The RICS Green Gauge survey, which is an independent survey conducted by the Oxford Institute for Sustainable Development (OISD), based in the Faculty of Technology, Design and Environment at Oxford Brookes University, aims to:
- Assess the extent to which the surveying profession is continuing to engage with the sustainability agenda, by examining key measures such as the response to client demand for sustainability-based services and the frequency of use of sustainability information, tools and techniques.
- Track and monitor attitudes towards the sustainability agenda over time, and examine changes in attitudes by Professional Group and by Global Region.
- Identify and prioritise policy actions for RICS to monitor and improve the level of service it provides to its members in relation to the use of such information, tools and techniques.
A total of 888 RICS members responded to the second annual RICS Green Gauge online survey in 2010 (following the previous 2008/09 RICS Green Gauge survey), and the results show that sustainability remains high on RICS members’ agendas despite the impacts of the recent recession. This is borne out by the 'Sustainability Index', which, in 2010, remains unchanged from the last survey of 2008/09.
More than 40% of all respondents have used sustainability tools, techniques and information four or more times during the last year and the proportion of those finding such tools 'very useful' has increased slightly since 2008/09. A majority of RICS members believe that the economic recession will have either a positive impact or no impact on sustainability advice, and the number of respondents who believed the recession would have a negative impact on sustainability fell by 2% from 2008/09.
The RICS Green Gauge 2010 results show that although there has been progress over the last three years, further action is required to 'hardwire' sustainability into professional practice globally. Key barriers continue to be lack of knowledge and lack of expertise, reflecting the inadequacy of training and education in relevant techniques. The most important drivers of sustainability globally are client demand, legal compliance, business bottom line, and responsibility to the environment. This reflects a growing emphasis on the 'business case' for sustainability since the previous survey.

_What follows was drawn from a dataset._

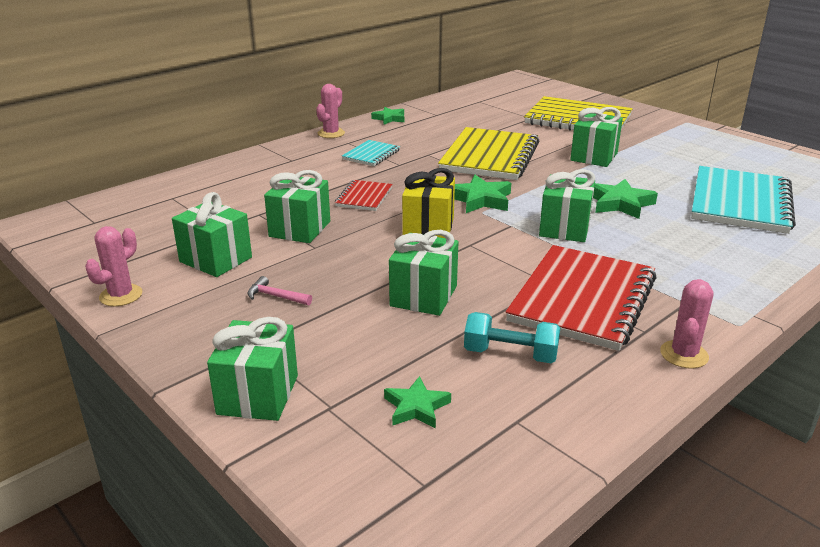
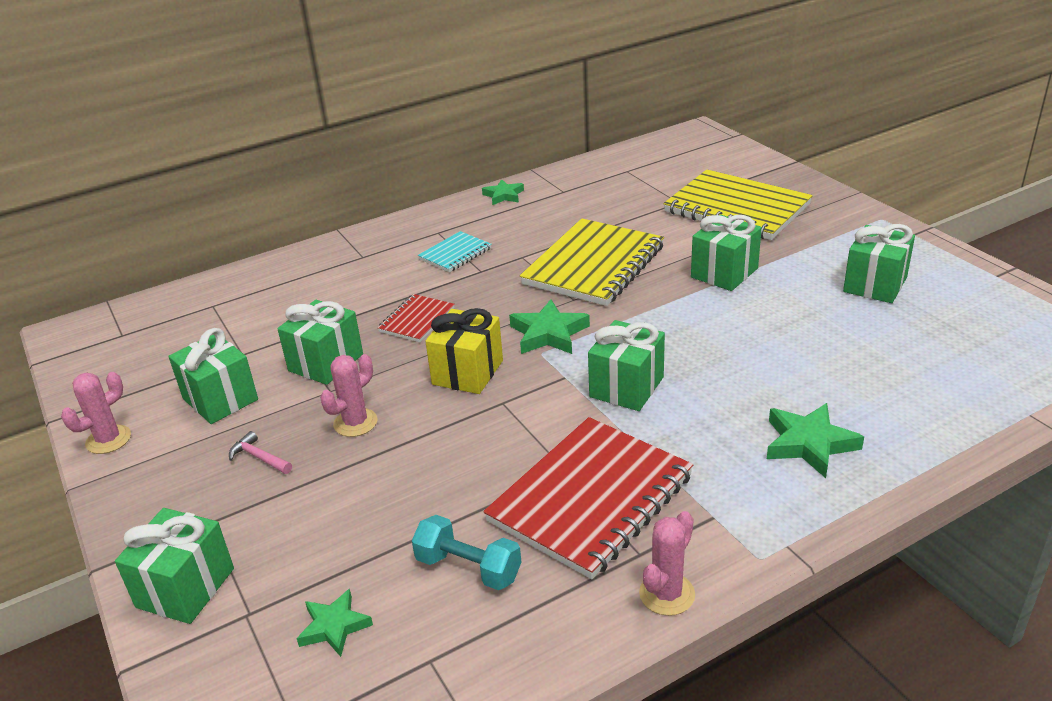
camera: 15 degrees right, 5 degrees up
(331, 133) = (425, 217): pink cactus -> pink cactus (355, 423)
(423, 296) = (414, 474): green gift -> green gift (875, 284)
(620, 203) = (716, 353): green star -> green star (809, 444)
(740, 203) = (874, 364): turquoise notebook -> none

Professor Tim Dixon, Director of OISD and Professor of Real Estate said:
"Although encouraging the Green Gauge results mean that we shouldn't be complacent. In the UK, as the implications of recent environmental-related policy and guidance unfold, new challenges will be presented, particularly if the "pro-growth" agenda gains traction. Given that 70 to 80% of our existing buildings will be with us in 2050, a key question to ask is: how can we retrofit sufficient numbers of buildings at a city scale to achieve the target carbon reduction targets? This involves huge complexity and also the need for a range of built environment professionals (including architects, surveyors and planners) to work together".